● **What you should do**: Your response must be made up of each line in the data below that contains the string "Polsce".

· · ·

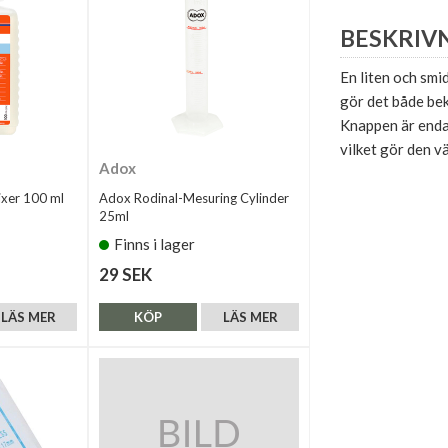
BESKRIV
En liten och smi
gör det både bek
Knappen är enda
vilket gör den vä
Adox
xer 100 ml
Adox Rodinal-Mesuring Cylinder
25ml
Finns i lager
29 SEK
LÄS MER
KÖP
LÄS MER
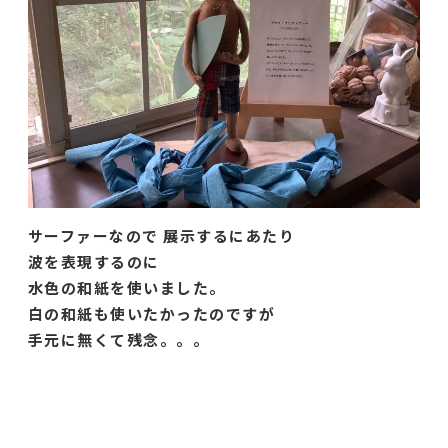
サーファーなので 展示するにあたり
波を表現するのに
水色の和紙を使いました。
白の和紙も使いたかったのですが
手元に無くて残念。。。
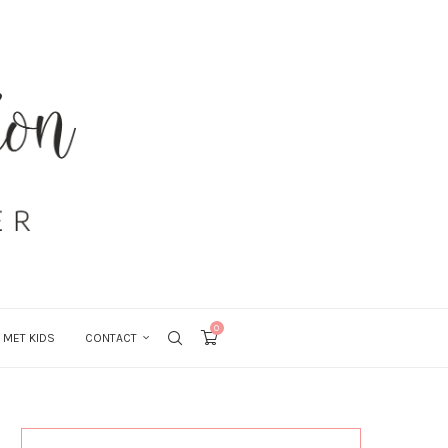
0
 MET KIDS
CONTACT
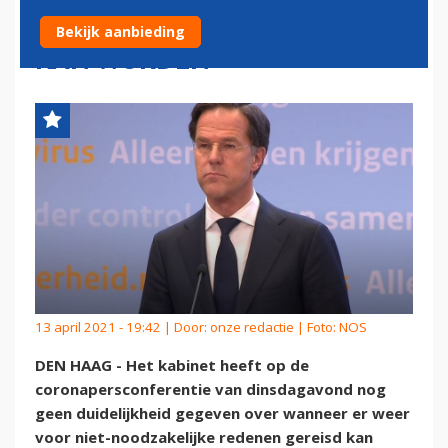
WANNEER ER WEER GEREISD
Bekijk aanbieding
KAN WORDEN
13 april 2021 - 19:42 | Door:
onze redactie
| Foto: NOS
DEN HAAG - Het kabinet heeft op de
coronapersconferentie van dinsdagavond nog
geen duidelijkheid gegeven over wanneer er weer
voor niet-noodzakelijke redenen gereisd kan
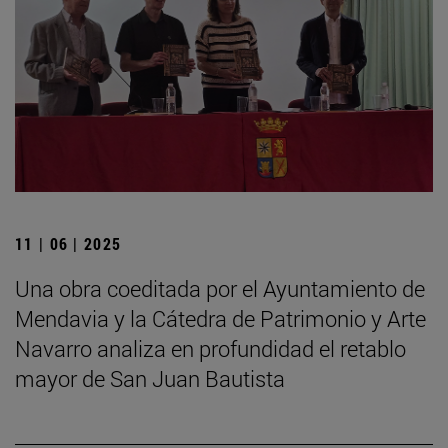
11 | 06 | 2025
Una obra coeditada por el Ayuntamiento de
Mendavia y la Cátedra de Patrimonio y Arte
Navarro analiza en profundidad el retablo
mayor de San Juan Bautista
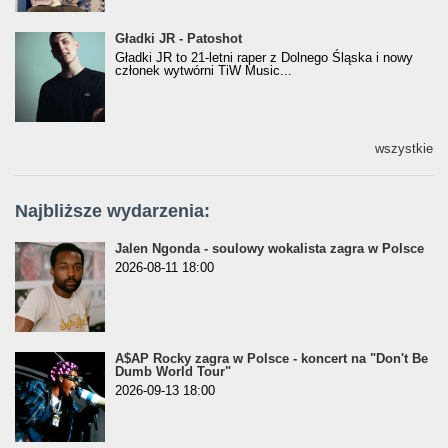
Gładki JR - Patoshot
Gładki JR - Patoshot
Gładki JR to 21-letni raper z Dolnego Śląska i nowy
członek wytwórni TiW Music...
wszystkie
Najbliższe wydarzenia:
Jalen Ngonda - soulowy wokalista zagra w Polsce
2026-08-11 18:00
A$AP Rocky zagra w Polsce - koncert na "Don't Be
Dumb World Tour"
2026-09-13 18:00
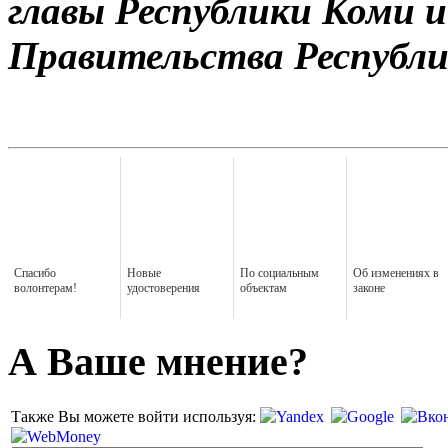
главы Республики Коми и
Правительства Республи
Спасибо
Новые
По социальным
Об изменениях в
волонтерам!
удостоверения
объектам
законе
А Ваше мнение?
Также Вы можете войти используя:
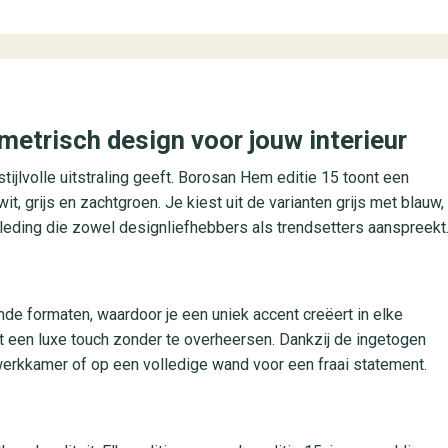
metrisch design voor jouw interieur
tijlvolle uitstraling geeft. Borosan Hem editie 15 toont een
t, grijs en zachtgroen. Je kiest uit de varianten grijs met blauw,
kleding die zowel designliefhebbers als trendsetters aanspreekt
de formaten, waardoor je een uniek accent creëert in elke
t een luxe touch zonder te overheersen. Dankzij de ingetogen
 werkkamer of op een volledige wand voor een fraai statement.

· · ·

● **Response to the exercise**:
Jalen Ngonda - soulowy wokalista zagra w Polsce
A$AP Rocky zagra w Polsce - koncert na "Don't Be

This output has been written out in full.